LAHORE, July 26: Describing the Sialkot jail killings as a symptom of the administration’s near-complete decay, the Human Rights Commission of Pakistan (HRCP) has called for urgent steps to revamp the institutions of governance, and raise them to minimum standards of responsibility and efficiency.
In a statement issued here on Saturday, the HRCP said the incident, the most gruesome event of its nature in the history of the country, was a cruel reminder of the extent the state system had become dysfunctional.
“Everything seems to have gone wrong on the occasion. The sessions judge’s decision to take with him an unusually large party of subordinate judges on a jail inspection might have been motivated by a desire to offer them useful exposure to prison conditions, but it was apparently not planned with the requisite care. The hostage-takers are described as members of a notorious gang. Why were they afforded possibilities of a concerted criminal act? This and their acquisition of firearms only reveal collapse of discipline at the prison. The nature of the action planned by them, even after making allowances for their criminal inclinations, attracts attention to the provocation the oppressive atmosphere in jails offers to the detainees.”

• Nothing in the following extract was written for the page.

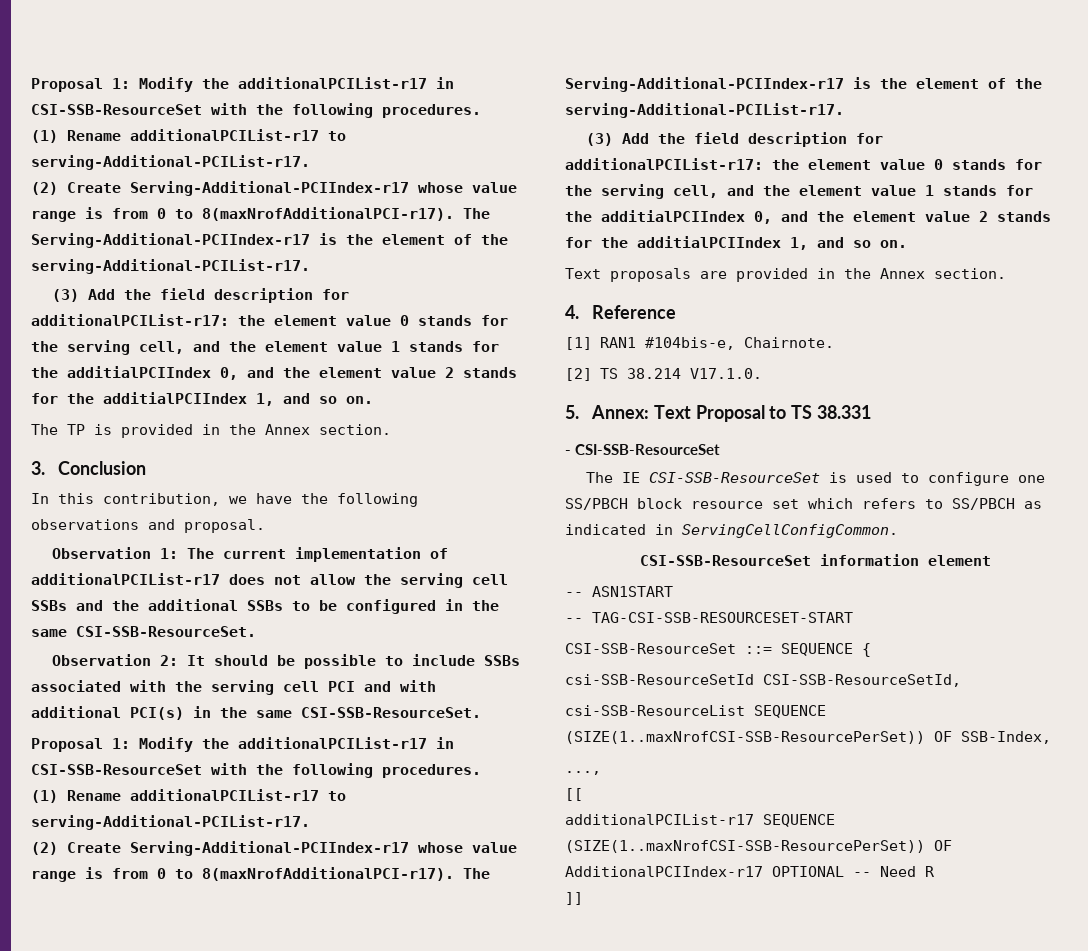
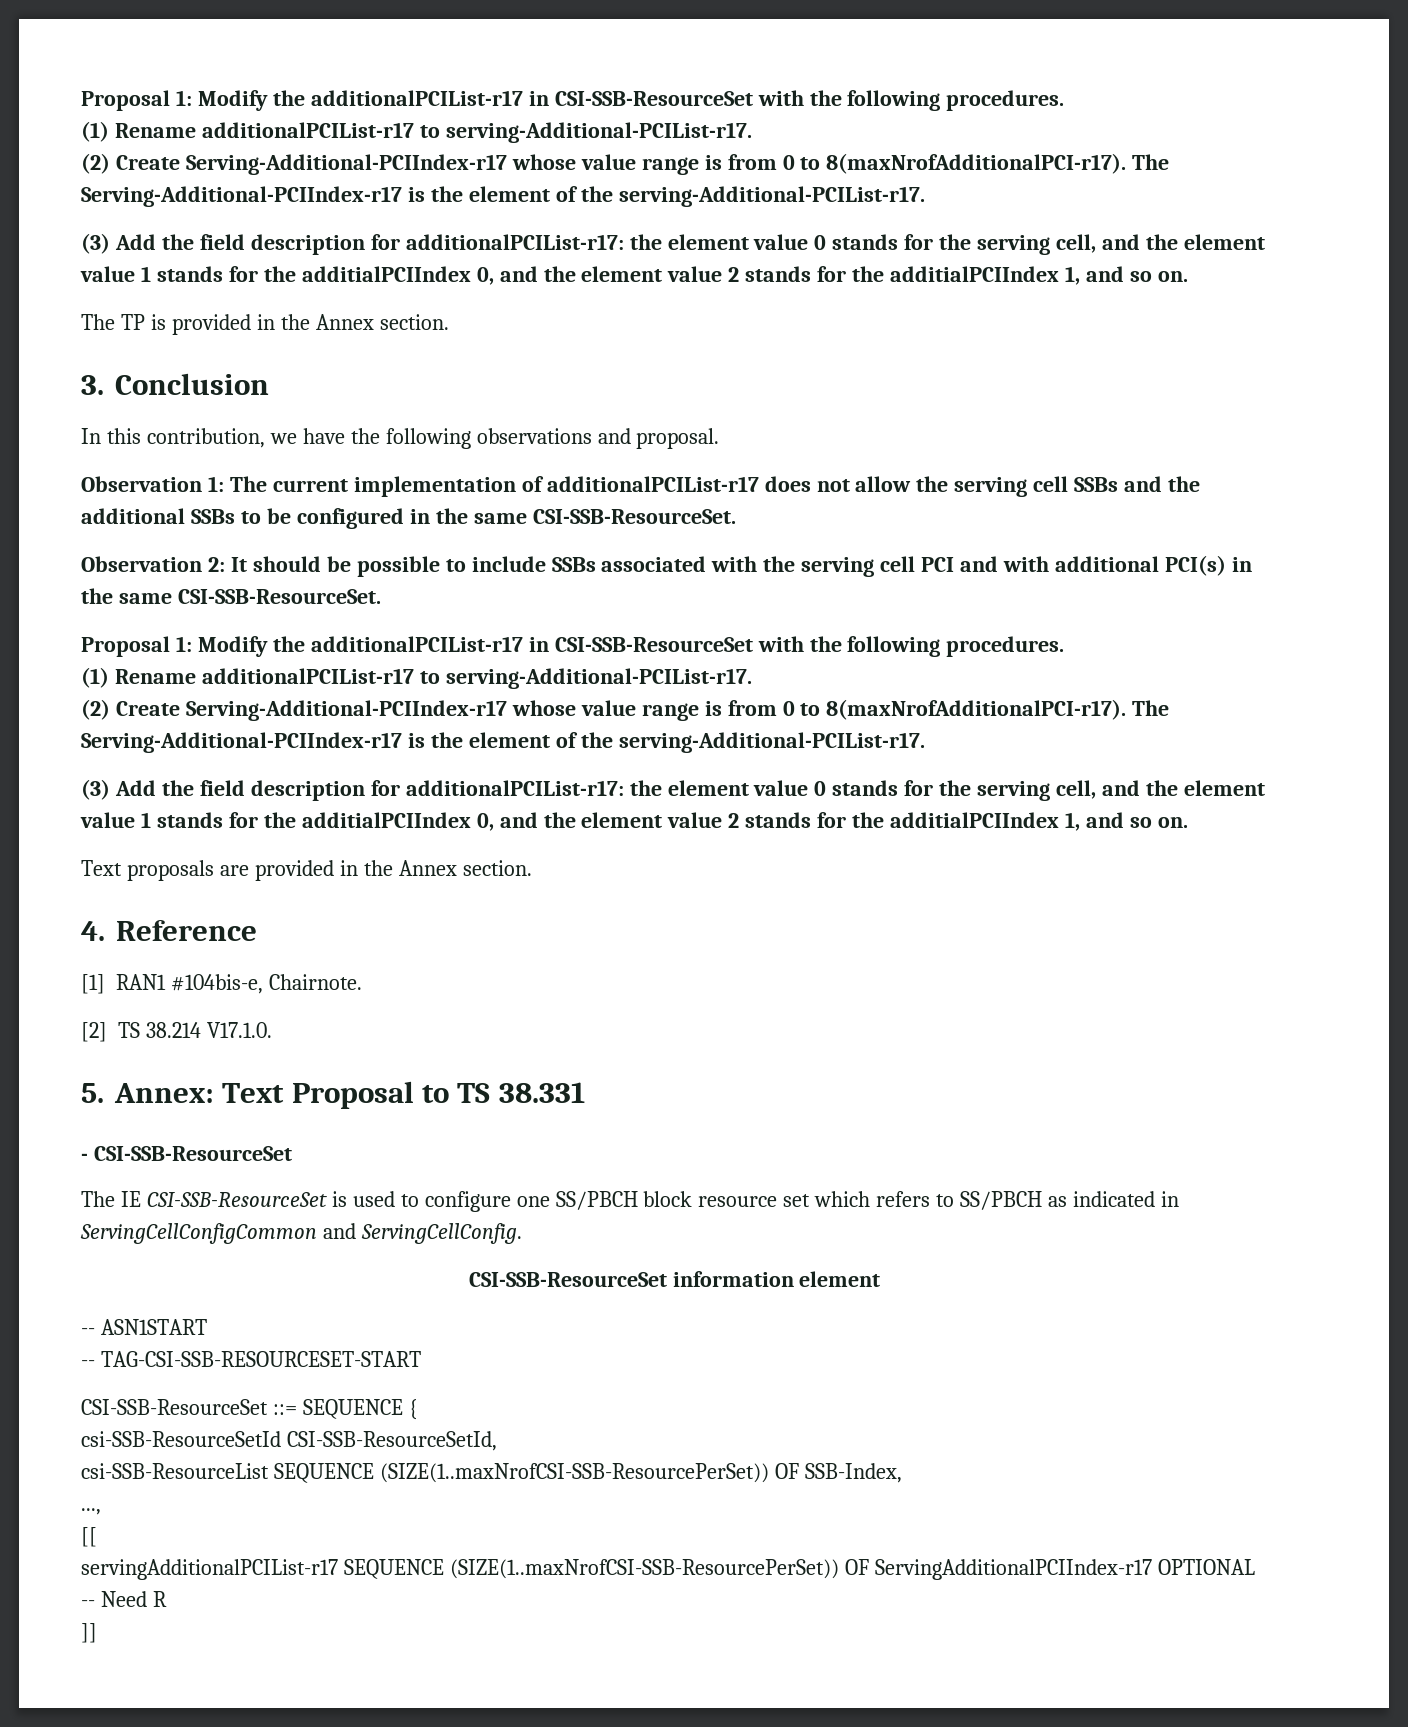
[682,524,898,538] ServingCellConfigCommon. -> [80,1223,522,1244] ServingCellConfigCommon and ServingCellConfig.
[565,814,835,827] [565,840,952,853] [565,866,763,877] additionalPCIList-r17 SEQUENCE (SIZE(1..maxNrofCSI-SSB-ResourcePerSet)) OF AdditionalPCIIndex-r17 -> [81,1559,1152,1580] servingAdditionalPCIList-r17 SEQUENCE (SIZE(1..maxNrofCSI-SSB-ResourcePerSet)) OF ServingAdditionalPCIIndex-r17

The statement further said: “Newspaper reports indicate that negotiations with the hostage-takers lacked both skill and imagination and that the so-called commandos were not adequately trained for the job entrusted to them. The incident demands introspection on the collapse of the system of administration. While those directly responsible for the grizzly affair must be put on the rack, the incident reveals a deeper malaise that has eroded the administration’s capacity to perform its routine duties even at levels witnessed till some years ago. What is happening at lower levels of the administration is obviously the result of rot at the top.